[DATA SUPPLIED]

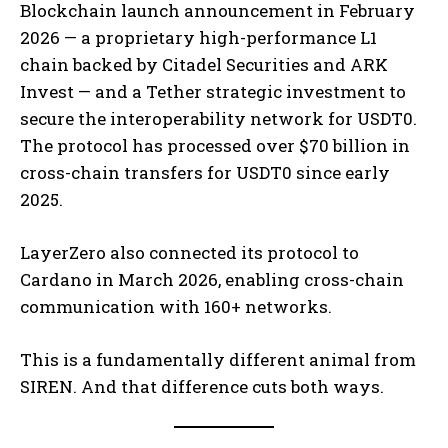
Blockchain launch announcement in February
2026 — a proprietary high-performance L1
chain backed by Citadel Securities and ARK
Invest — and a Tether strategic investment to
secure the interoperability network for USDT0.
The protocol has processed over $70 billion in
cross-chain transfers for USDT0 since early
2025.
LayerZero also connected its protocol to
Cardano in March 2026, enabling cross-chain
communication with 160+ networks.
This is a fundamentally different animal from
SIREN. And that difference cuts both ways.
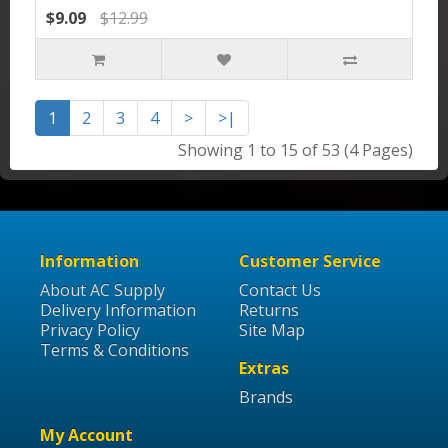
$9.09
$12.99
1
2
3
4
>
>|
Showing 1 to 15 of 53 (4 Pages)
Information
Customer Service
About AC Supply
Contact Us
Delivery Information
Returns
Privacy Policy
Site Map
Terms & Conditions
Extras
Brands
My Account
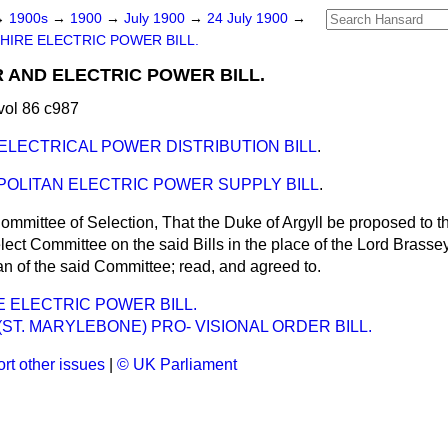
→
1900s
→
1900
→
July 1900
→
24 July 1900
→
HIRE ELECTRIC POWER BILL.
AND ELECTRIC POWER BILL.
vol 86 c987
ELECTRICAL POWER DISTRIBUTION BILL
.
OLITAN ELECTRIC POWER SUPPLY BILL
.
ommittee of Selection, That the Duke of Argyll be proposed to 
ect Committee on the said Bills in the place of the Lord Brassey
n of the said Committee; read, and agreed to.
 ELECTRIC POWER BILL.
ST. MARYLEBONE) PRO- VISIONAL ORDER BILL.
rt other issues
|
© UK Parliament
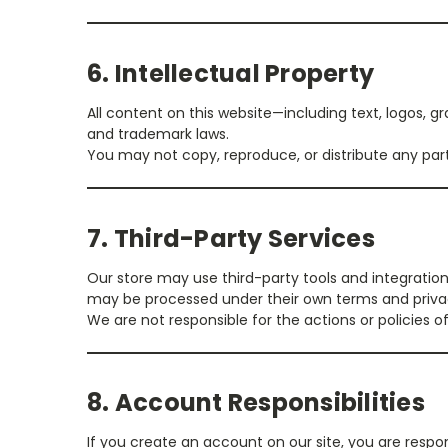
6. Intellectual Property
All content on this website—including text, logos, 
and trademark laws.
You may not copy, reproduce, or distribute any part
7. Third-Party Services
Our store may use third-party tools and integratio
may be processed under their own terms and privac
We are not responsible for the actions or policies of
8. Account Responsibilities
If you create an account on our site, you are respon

[/DATA SUPPLIED]
[DATA SUPPLIED]

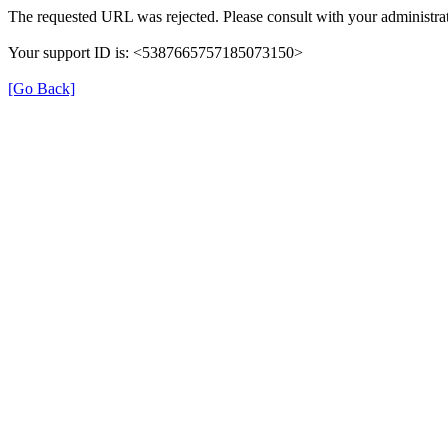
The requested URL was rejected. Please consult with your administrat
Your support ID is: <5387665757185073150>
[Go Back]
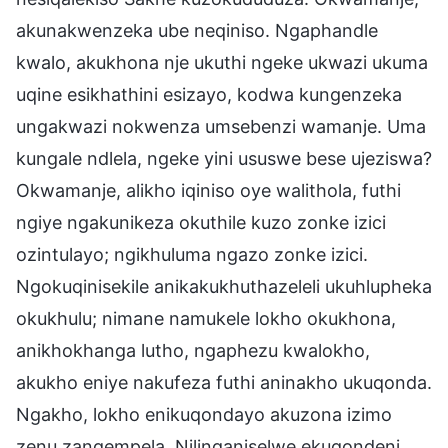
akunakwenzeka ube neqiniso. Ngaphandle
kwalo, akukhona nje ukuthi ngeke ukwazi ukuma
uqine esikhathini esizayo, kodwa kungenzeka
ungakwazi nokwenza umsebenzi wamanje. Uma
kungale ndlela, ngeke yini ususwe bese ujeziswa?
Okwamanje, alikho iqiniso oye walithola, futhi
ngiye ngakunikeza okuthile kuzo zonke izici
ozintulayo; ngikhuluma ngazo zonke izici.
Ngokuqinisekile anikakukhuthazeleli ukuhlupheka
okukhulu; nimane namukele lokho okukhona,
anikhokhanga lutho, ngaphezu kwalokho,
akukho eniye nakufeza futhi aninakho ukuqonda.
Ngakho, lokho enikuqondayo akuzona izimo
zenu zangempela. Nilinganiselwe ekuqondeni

[/DATA SUPPLIED]

Exactly the lines starting at the one above with "AND ELECTRIC POWER BILL." and ending at the one with "If you create" should be printed, and nothing else. Omit the pictures.

AND ELECTRIC POWER BILL.
vol 86 c987
ELECTRICAL POWER DISTRIBUTION BILL
.
OLITAN ELECTRIC POWER SUPPLY BILL
.
ommittee of Selection, That the Duke of Argyll be proposed to 
ect Committee on the said Bills in the place of the Lord Brassey
n of the said Committee; read, and agreed to.
 ELECTRIC POWER BILL.
ST. MARYLEBONE) PRO- VISIONAL ORDER BILL.
rt other issues
|
© UK Parliament
6. Intellectual Property
All content on this website—including text, logos, 
and trademark laws.
You may not copy, reproduce, or distribute any part
7. Third-Party Services
Our store may use third-party tools and integratio
may be processed under their own terms and privac
We are not responsible for the actions or policies of
8. Account Responsibilities
If you create an account on our site, you are respon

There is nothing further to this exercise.